R Text Classification with 800K documents

I have to do some work on text classification that contains 800K texts. I've been trying to run an practical example I found in the following link:

http://garonfolo.dk/herbert/2015/05/r-text-classification-using-a-k-nearest-neighbour-model/

All has been going well until I've got the to the following instruction:

# Transform dtm to matrix to data frame - df is easier to work with
mat.df <- as.data.frame(data.matrix(dtm), stringsAsfactors = FALSE)

After having this run for several hours I've got an error message:

Error: cannot allocate vector of size 583.9 Gb
In addition: Warning messages:
1: In vector(typeof(x$v), prod(nr, nc)) :
  Reached total allocation of 8076Mb: see help(memory.size)
2: In vector(typeof(x$v), prod(nr, nc)) :
  Reached total allocation of 8076Mb: see help(memory.size)
3: In vector(typeof(x$v), prod(nr, nc)) :
  Reached total allocation of 8076Mb: see help(memory.size)
4: In vector(typeof(x$v), prod(nr, nc)) :
  Reached total allocation of 8076Mb: see help(memory.size)

Is there a way to overcome this error?

Would it be possible for example to split data.matrix(dtm) to run the job in chunks and then merge them somehow? Or is it better to approach this in another way or in Python?

Thanks

Upvotes: 2

Views: 200

Answers (1)

knb
knb

Reputation: 9295

Before that as.data.frame() call, enter this line of code:

dtm <- removeSparseTerms(dtm, sparse=0.9).
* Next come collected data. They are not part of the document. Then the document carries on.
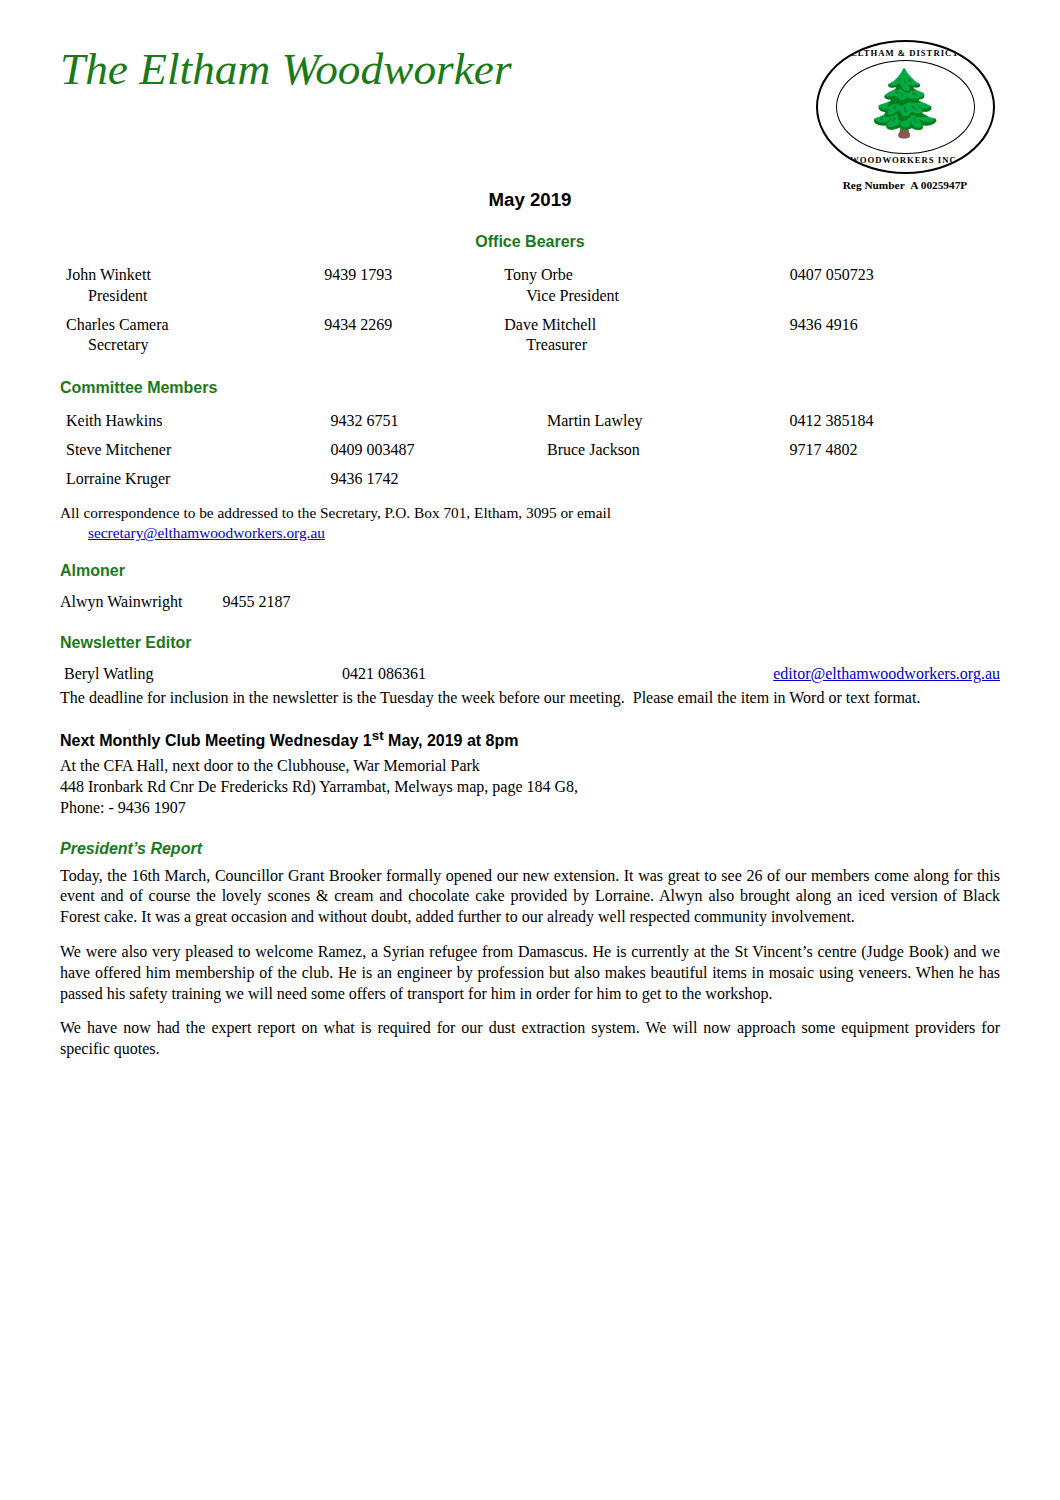ELTHAM & DISTRICT
🌲
WOODWORKERS INC.
Reg Number A 0025947P
The Eltham Woodworker
May 2019
Office Bearers
| John Winkett President | 9439 1793 | Tony Orbe Vice President | 0407 050723 |
| Charles Camera Secretary | 9434 2269 | Dave Mitchell Treasurer | 9436 4916 |
Committee Members
| Keith Hawkins | 9432 6751 | Martin Lawley | 0412 385184 |
| Steve Mitchener | 0409 003487 | Bruce Jackson | 9717 4802 |
| Lorraine Kruger | 9436 1742 | | |
All correspondence to be addressed to the Secretary, P.O. Box 701, Eltham, 3095 or email secretary@elthamwoodworkers.org.au
Almoner
| Alwyn Wainwright | 9455 2187 |
Newsletter Editor
| Beryl Watling | 0421 086361 | editor@elthamwoodworkers.org.au |
The deadline for inclusion in the newsletter is the Tuesday the week before our meeting. Please email the item in Word or text format.
Next Monthly Club Meeting Wednesday 1st May, 2019 at 8pm
At the CFA Hall, next door to the Clubhouse, War Memorial Park
448 Ironbark Rd Cnr De Fredericks Rd) Yarrambat, Melways map, page 184 G8,
Phone: - 9436 1907
President’s Report
Today, the 16th March, Councillor Grant Brooker formally opened our new extension. It was great to see 26 of our members come along for this event and of course the lovely scones & cream and chocolate cake provided by Lorraine. Alwyn also brought along an iced version of Black Forest cake. It was a great occasion and without doubt, added further to our already well respected community involvement.
We were also very pleased to welcome Ramez, a Syrian refugee from Damascus. He is currently at the St Vincent’s centre (Judge Book) and we have offered him membership of the club. He is an engineer by profession but also makes beautiful items in mosaic using veneers. When he has passed his safety training we will need some offers of transport for him in order for him to get to the workshop.
We have now had the expert report on what is required for our dust extraction system. We will now approach some equipment providers for specific quotes.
The argument sparse=... is a number between 0 and 1. It is proportional to the number of documents you want to keep. Above, it is not 90%. Typically you'll find the correct/optimal value by trial and error. In your case, you can end up with a weird number such as 0.79333. depends on what you want to do.

removeSparseTerms() removes Terms, but keeps the number of documents in the smaller resulting matrix constant. So you'll go from a 12165735 * 800000 element matrix to a 476 * 800000 matrix. Processing this might now be possible on your computer.

If not, try a clever column-wise split-apply-combine trick with your big matrix.